_ABOUT THIS EXERCISE_.
Swap "populous" for "populated" in the data from its first line through the line holding "are also California, Nevada", inclusive, and give those lines back with nothing else changed.

_MATERIALS PROVIDED_.
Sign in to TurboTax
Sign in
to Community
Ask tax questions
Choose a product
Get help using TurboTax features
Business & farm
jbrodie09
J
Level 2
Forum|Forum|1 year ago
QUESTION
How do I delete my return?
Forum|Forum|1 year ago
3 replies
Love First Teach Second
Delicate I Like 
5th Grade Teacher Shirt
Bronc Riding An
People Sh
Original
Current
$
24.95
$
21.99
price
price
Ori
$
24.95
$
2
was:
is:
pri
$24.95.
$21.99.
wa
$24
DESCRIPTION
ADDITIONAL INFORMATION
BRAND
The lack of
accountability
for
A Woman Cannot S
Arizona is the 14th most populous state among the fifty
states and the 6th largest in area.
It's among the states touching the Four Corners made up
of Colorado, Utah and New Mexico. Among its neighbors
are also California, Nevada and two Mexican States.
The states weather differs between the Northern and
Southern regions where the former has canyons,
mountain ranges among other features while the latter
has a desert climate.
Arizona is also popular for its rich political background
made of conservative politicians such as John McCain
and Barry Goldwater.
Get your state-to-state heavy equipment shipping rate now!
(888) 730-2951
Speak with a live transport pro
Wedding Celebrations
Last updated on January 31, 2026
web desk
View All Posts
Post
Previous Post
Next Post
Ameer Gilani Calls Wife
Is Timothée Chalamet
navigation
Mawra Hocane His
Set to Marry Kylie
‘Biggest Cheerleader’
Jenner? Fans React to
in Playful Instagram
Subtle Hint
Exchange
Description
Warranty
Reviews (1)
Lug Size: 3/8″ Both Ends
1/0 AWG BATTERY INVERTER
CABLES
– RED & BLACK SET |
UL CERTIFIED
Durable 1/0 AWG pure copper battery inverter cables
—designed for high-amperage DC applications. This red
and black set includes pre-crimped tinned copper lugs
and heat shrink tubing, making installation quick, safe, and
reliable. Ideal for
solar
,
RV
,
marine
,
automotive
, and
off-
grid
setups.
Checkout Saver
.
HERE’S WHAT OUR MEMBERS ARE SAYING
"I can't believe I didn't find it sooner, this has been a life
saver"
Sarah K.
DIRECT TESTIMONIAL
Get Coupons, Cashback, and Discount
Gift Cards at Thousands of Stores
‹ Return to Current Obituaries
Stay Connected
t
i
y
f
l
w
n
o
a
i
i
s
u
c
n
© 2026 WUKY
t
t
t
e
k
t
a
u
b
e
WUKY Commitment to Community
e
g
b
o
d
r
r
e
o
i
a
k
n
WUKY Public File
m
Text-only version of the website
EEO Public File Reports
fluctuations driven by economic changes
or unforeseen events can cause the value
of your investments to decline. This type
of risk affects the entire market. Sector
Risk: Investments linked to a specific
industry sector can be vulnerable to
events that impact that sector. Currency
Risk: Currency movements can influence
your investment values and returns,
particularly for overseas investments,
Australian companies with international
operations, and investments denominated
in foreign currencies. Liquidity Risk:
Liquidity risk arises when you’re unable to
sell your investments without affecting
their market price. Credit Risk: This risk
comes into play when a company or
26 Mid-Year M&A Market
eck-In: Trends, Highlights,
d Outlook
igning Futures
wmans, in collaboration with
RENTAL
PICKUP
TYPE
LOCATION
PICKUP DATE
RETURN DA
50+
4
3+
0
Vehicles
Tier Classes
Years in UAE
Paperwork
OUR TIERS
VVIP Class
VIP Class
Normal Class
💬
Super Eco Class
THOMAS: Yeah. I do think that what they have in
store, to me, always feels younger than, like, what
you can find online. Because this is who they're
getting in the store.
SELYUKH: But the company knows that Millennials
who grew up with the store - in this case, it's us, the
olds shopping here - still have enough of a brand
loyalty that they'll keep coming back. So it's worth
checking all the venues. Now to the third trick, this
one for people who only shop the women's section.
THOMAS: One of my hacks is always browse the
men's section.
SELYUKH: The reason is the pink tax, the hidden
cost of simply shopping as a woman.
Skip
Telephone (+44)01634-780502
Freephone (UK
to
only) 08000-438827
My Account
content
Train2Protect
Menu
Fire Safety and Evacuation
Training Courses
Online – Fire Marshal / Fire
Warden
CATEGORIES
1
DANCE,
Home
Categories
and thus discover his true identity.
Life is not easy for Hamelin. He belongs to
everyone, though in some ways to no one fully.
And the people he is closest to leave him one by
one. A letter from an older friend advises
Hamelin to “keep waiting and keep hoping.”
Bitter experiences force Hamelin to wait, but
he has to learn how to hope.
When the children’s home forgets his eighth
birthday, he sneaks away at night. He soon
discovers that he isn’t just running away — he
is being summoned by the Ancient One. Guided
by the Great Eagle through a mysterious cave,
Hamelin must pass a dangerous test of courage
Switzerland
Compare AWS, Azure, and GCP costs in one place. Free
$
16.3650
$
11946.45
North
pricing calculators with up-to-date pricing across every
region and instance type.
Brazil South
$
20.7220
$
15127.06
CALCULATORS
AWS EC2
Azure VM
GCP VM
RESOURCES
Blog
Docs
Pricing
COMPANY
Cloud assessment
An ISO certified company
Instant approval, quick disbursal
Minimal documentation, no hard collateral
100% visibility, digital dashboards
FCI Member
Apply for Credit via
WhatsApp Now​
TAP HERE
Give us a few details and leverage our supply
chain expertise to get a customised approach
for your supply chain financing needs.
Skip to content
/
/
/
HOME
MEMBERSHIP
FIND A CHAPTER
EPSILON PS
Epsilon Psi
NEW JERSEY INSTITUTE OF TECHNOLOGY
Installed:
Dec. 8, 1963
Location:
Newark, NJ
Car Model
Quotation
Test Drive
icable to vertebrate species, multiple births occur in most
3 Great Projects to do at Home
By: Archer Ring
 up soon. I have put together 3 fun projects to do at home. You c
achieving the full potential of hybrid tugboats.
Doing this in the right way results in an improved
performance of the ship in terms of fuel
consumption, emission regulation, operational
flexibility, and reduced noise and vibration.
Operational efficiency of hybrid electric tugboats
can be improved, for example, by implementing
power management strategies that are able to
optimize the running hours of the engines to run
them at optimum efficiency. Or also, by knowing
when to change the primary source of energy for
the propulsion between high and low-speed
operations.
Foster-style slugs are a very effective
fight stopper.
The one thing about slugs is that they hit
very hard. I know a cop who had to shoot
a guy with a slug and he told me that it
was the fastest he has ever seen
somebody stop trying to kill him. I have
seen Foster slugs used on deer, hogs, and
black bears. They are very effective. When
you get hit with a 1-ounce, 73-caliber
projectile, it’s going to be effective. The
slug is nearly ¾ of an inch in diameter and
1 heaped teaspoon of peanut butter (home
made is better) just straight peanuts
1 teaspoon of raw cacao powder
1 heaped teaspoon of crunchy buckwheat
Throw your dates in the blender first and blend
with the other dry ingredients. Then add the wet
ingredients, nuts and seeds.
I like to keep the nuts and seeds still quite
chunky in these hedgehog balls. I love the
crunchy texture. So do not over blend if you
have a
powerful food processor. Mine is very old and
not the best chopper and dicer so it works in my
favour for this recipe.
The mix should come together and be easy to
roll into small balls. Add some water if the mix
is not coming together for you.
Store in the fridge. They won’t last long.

_REPLY_.
Sign in to TurboTax
Sign in
to Community
Ask tax questions
Choose a product
Get help using TurboTax features
Business & farm
jbrodie09
J
Level 2
Forum|Forum|1 year ago
QUESTION
How do I delete my return?
Forum|Forum|1 year ago
3 replies
Love First Teach Second
Delicate I Like 
5th Grade Teacher Shirt
Bronc Riding An
People Sh
Original
Current
$
24.95
$
21.99
price
price
Ori
$
24.95
$
2
was:
is:
pri
$24.95.
$21.99.
wa
$24
DESCRIPTION
ADDITIONAL INFORMATION
BRAND
The lack of
accountability
for
A Woman Cannot S
Arizona is the 14th most populated state among the fifty
states and the 6th largest in area.
It's among the states touching the Four Corners made up
of Colorado, Utah and New Mexico. Among its neighbors
are also California, Nevada and two Mexican States.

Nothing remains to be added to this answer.